ASSIGNMENT.
Find all lines in the records that include the word "down", and copy them out.

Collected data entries
=== Begin Enclosure ===

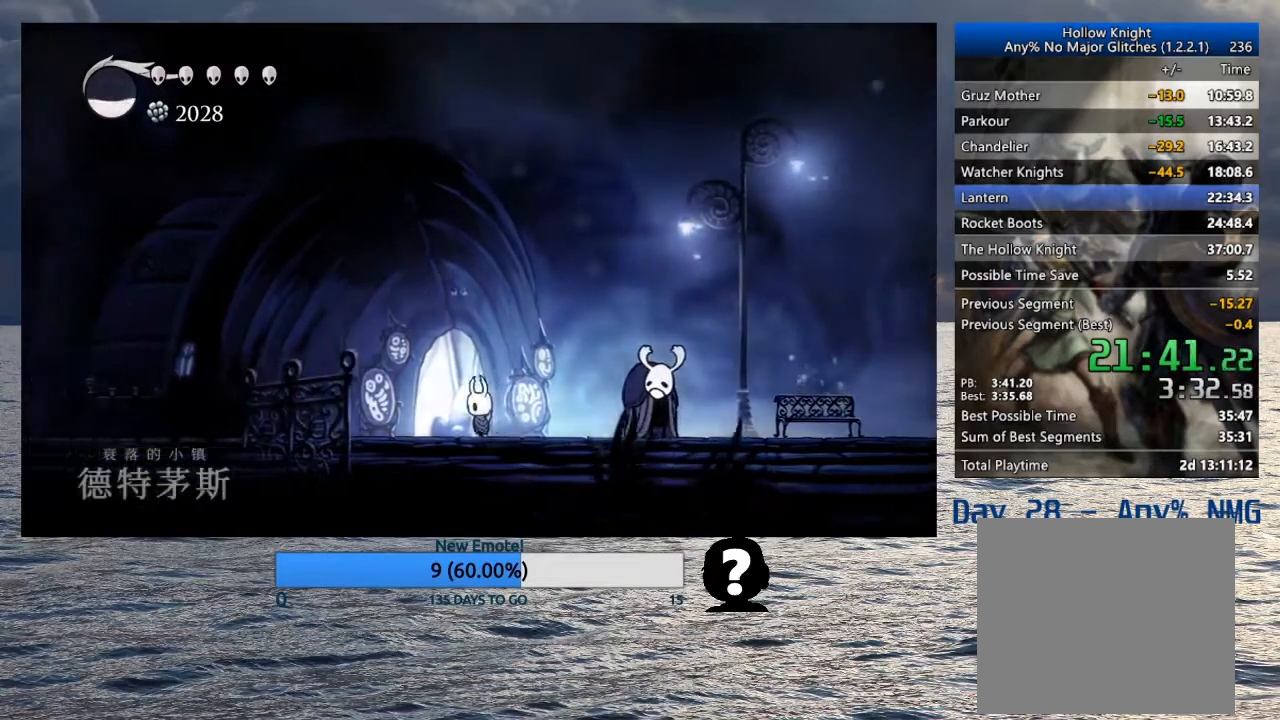
{"buttons": [], "left_stick": "right", "right_stick": "center", "events": [[33, "left_stick", "up-left"], [167, "left_stick", "center"], [217, "left_stick", "up"], [317, "left_stick", "center"], [433, "left_stick", "right"]]}
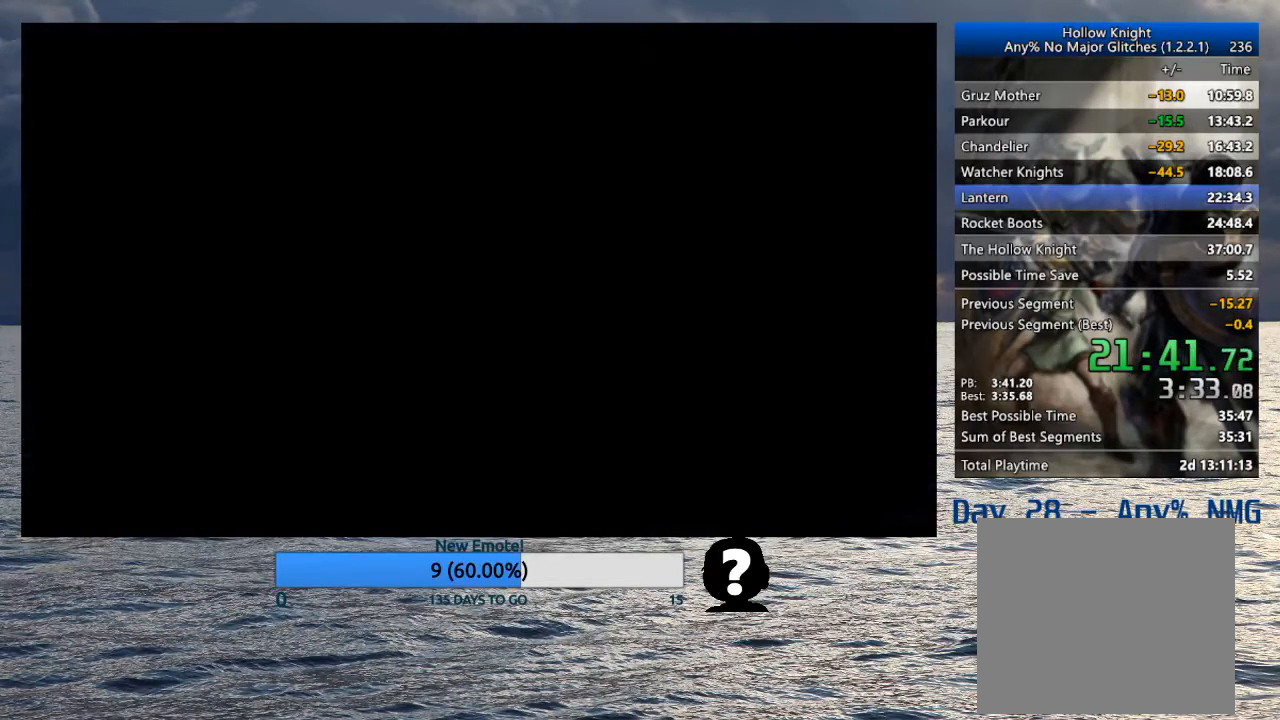
{"buttons": [], "left_stick": "right", "right_stick": "center", "events": []}
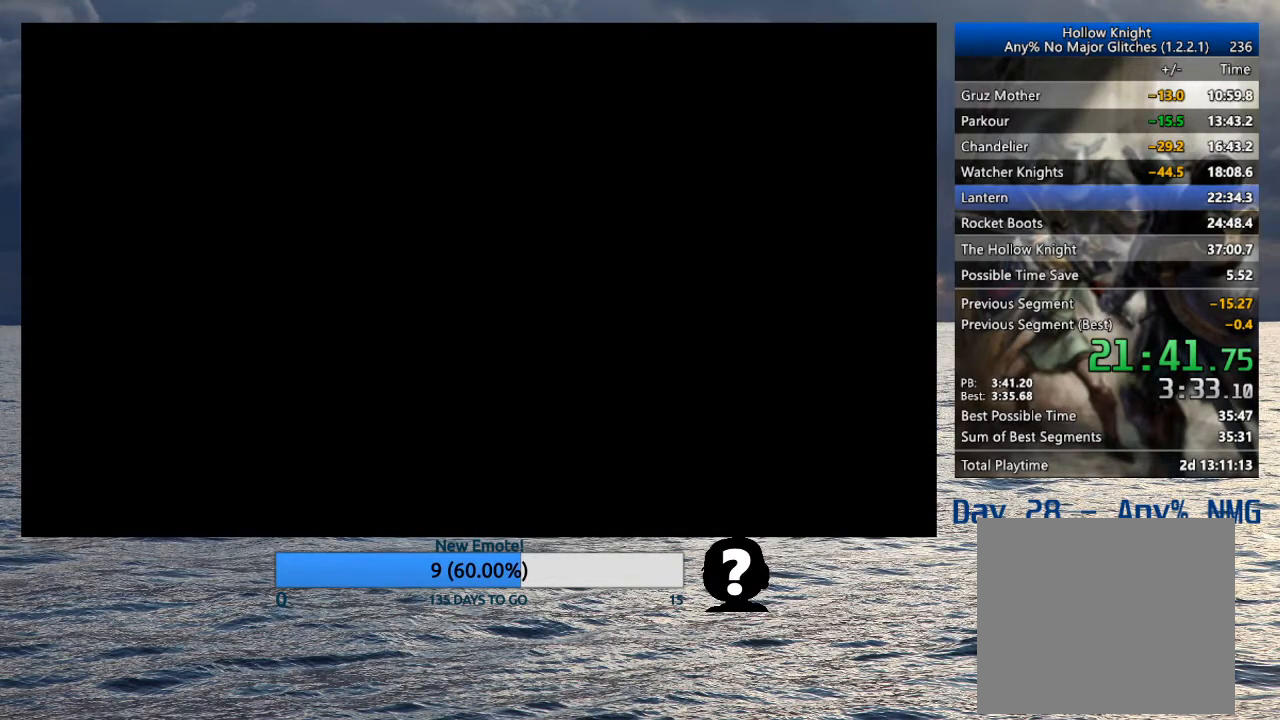
{"buttons": [], "left_stick": "right", "right_stick": "center", "events": []}
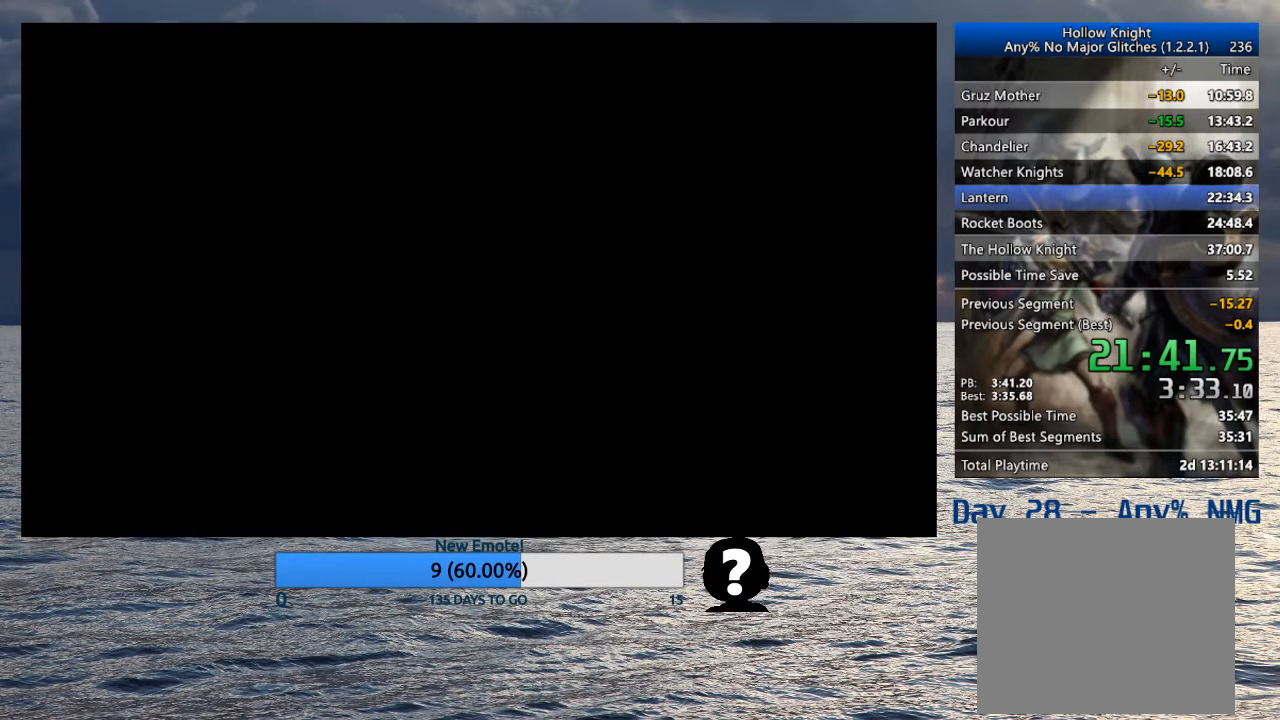
{"buttons": [], "left_stick": "right", "right_stick": "center", "events": []}
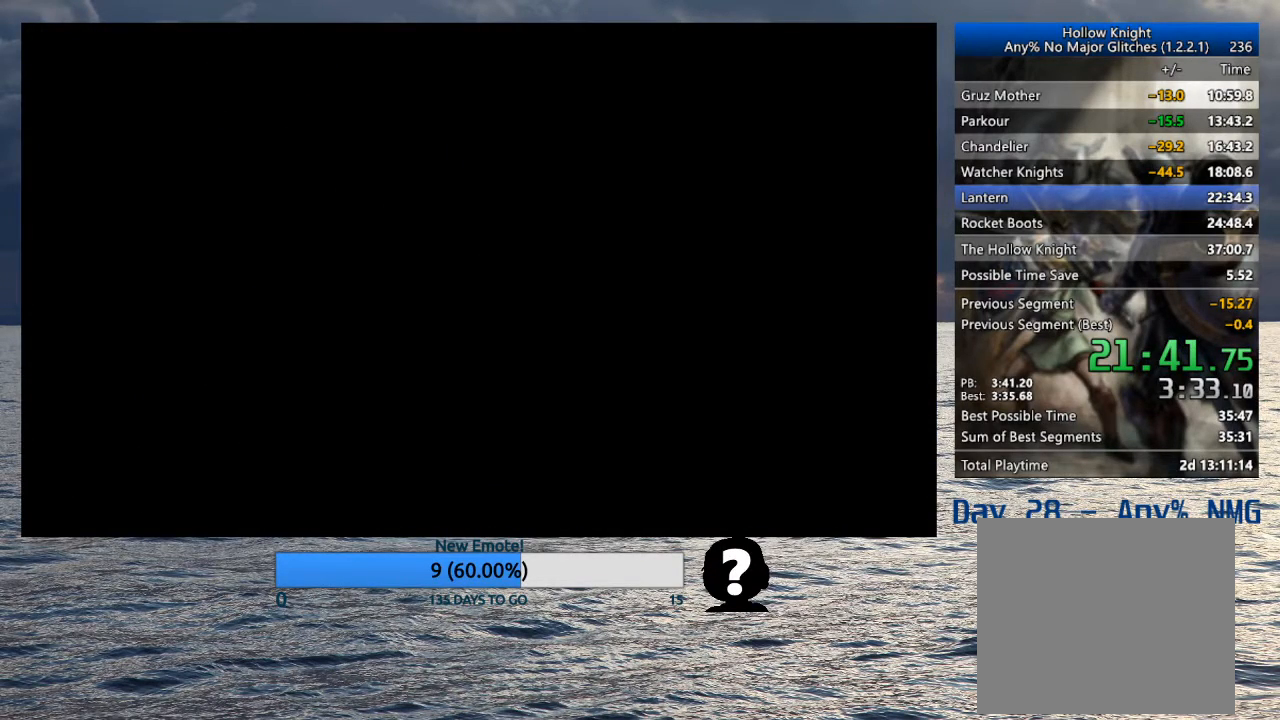
{"buttons": [], "left_stick": "right", "right_stick": "center", "events": []}
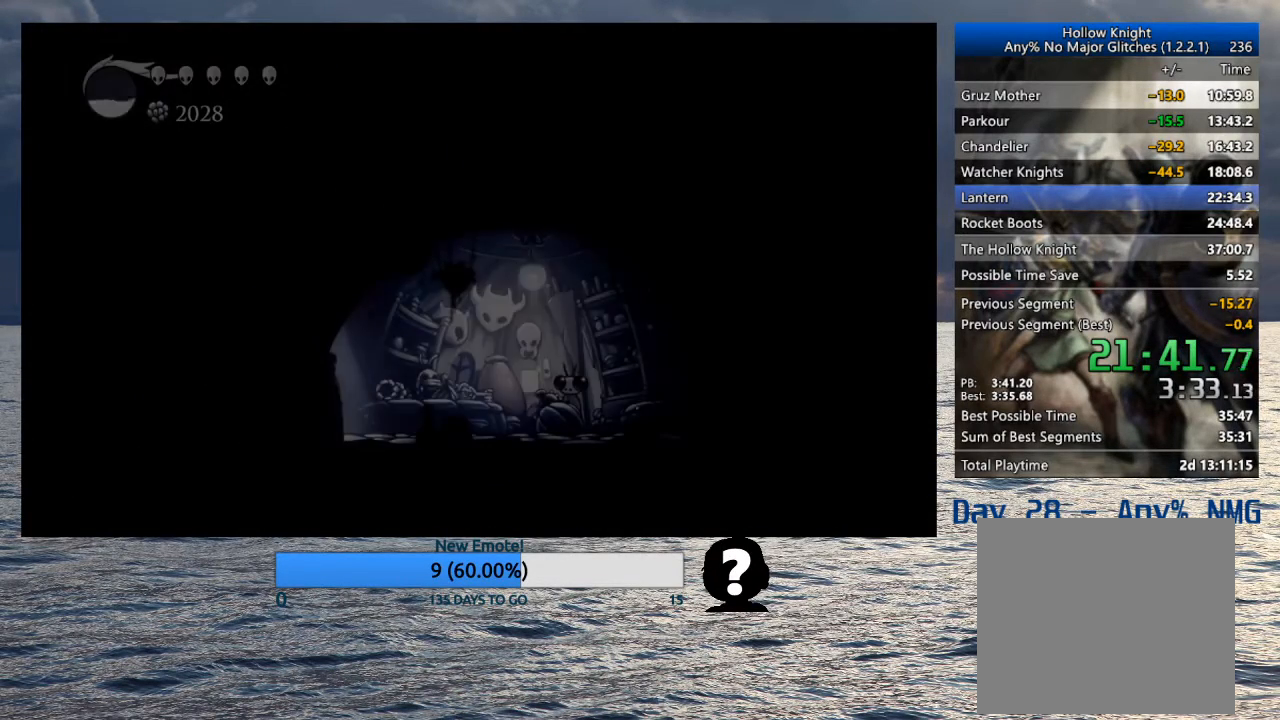
{"buttons": [], "left_stick": "right", "right_stick": "center", "events": []}
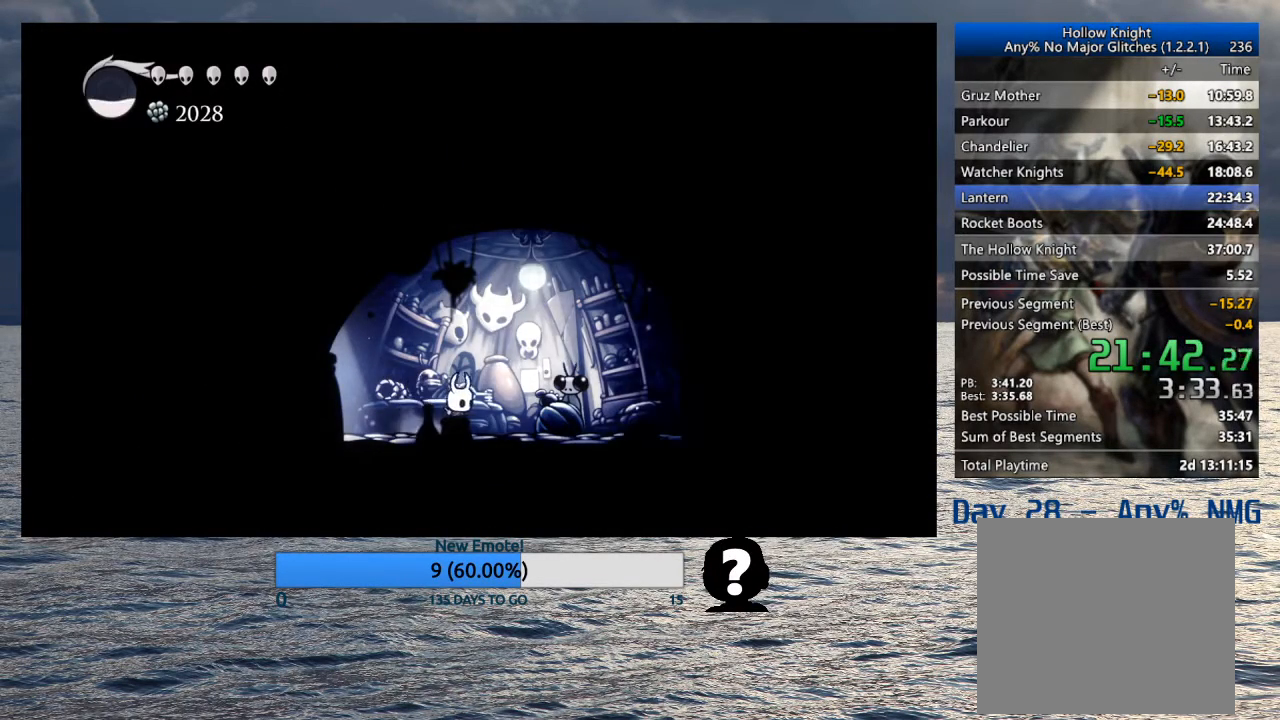
{"buttons": [], "left_stick": "center", "right_stick": "center", "events": [[50, "left_stick", "up-right"], [133, "CROSS", "down"], [133, "SQUARE", "down"], [183, "SQUARE", "up"], [200, "CROSS", "up"], [250, "SQUARE", "down"], [250, "left_stick", "center"], [267, "CROSS", "down"], [283, "CROSS", "up"], [283, "SQUARE", "up"], [317, "CROSS", "down"], [333, "SQUARE", "down"], [367, "CROSS", "up"], [367, "SQUARE", "up"], [400, "CROSS", "down"], [417, "SQUARE", "down"], [450, "SQUARE", "up"], [467, "CROSS", "up"]]}
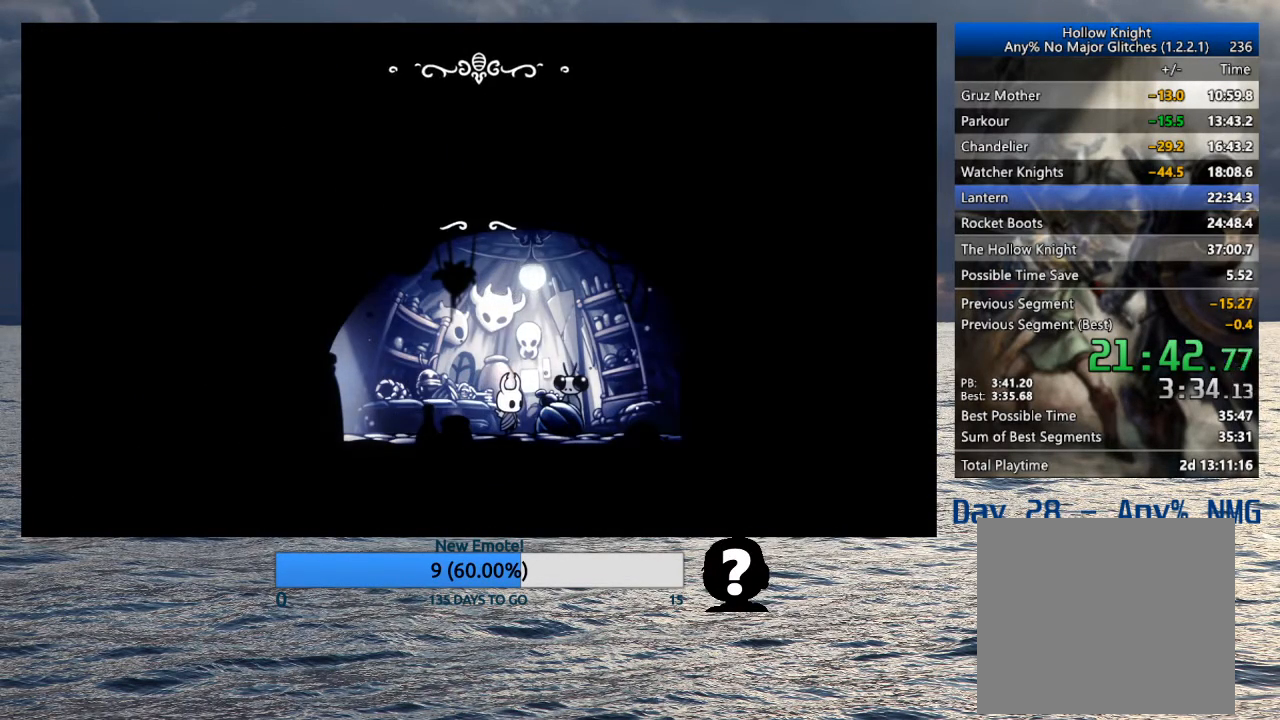
{"buttons": ["CROSS", "SQUARE"], "left_stick": "center", "right_stick": "center", "events": [[17, "CROSS", "down"], [17, "SQUARE", "down"], [50, "SQUARE", "up"], [67, "CROSS", "up"], [100, "CROSS", "down"], [100, "SQUARE", "down"], [150, "CROSS", "up"], [150, "SQUARE", "up"], [200, "CROSS", "down"], [200, "SQUARE", "down"], [250, "CROSS", "up"], [250, "SQUARE", "up"], [300, "CROSS", "down"], [300, "SQUARE", "down"], [333, "SQUARE", "up"], [350, "CROSS", "up"], [383, "CROSS", "down"], [383, "SQUARE", "down"], [433, "CROSS", "up"], [433, "SQUARE", "up"], [483, "CROSS", "down"], [483, "SQUARE", "down"]]}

=== End Enclosure ===

RESPONSE BOX.
{"buttons": [], "left_stick": "center", "right_stick": "center", "events": [[50, "left_stick", "up-right"], [133, "CROSS", "down"], [133, "SQUARE", "down"], [183, "SQUARE", "up"], [200, "CROSS", "up"], [250, "SQUARE", "down"], [250, "left_stick", "center"], [267, "CROSS", "down"], [283, "CROSS", "up"], [283, "SQUARE", "up"], [317, "CROSS", "down"], [333, "SQUARE", "down"], [367, "CROSS", "up"], [367, "SQUARE", "up"], [400, "CROSS", "down"], [417, "SQUARE", "down"], [450, "SQUARE", "up"], [467, "CROSS", "up"]]}
{"buttons": ["CROSS", "SQUARE"], "left_stick": "center", "right_stick": "center", "events": [[17, "CROSS", "down"], [17, "SQUARE", "down"], [50, "SQUARE", "up"], [67, "CROSS", "up"], [100, "CROSS", "down"], [100, "SQUARE", "down"], [150, "CROSS", "up"], [150, "SQUARE", "up"], [200, "CROSS", "down"], [200, "SQUARE", "down"], [250, "CROSS", "up"], [250, "SQUARE", "up"], [300, "CROSS", "down"], [300, "SQUARE", "down"], [333, "SQUARE", "up"], [350, "CROSS", "up"], [383, "CROSS", "down"], [383, "SQUARE", "down"], [433, "CROSS", "up"], [433, "SQUARE", "up"], [483, "CROSS", "down"], [483, "SQUARE", "down"]]}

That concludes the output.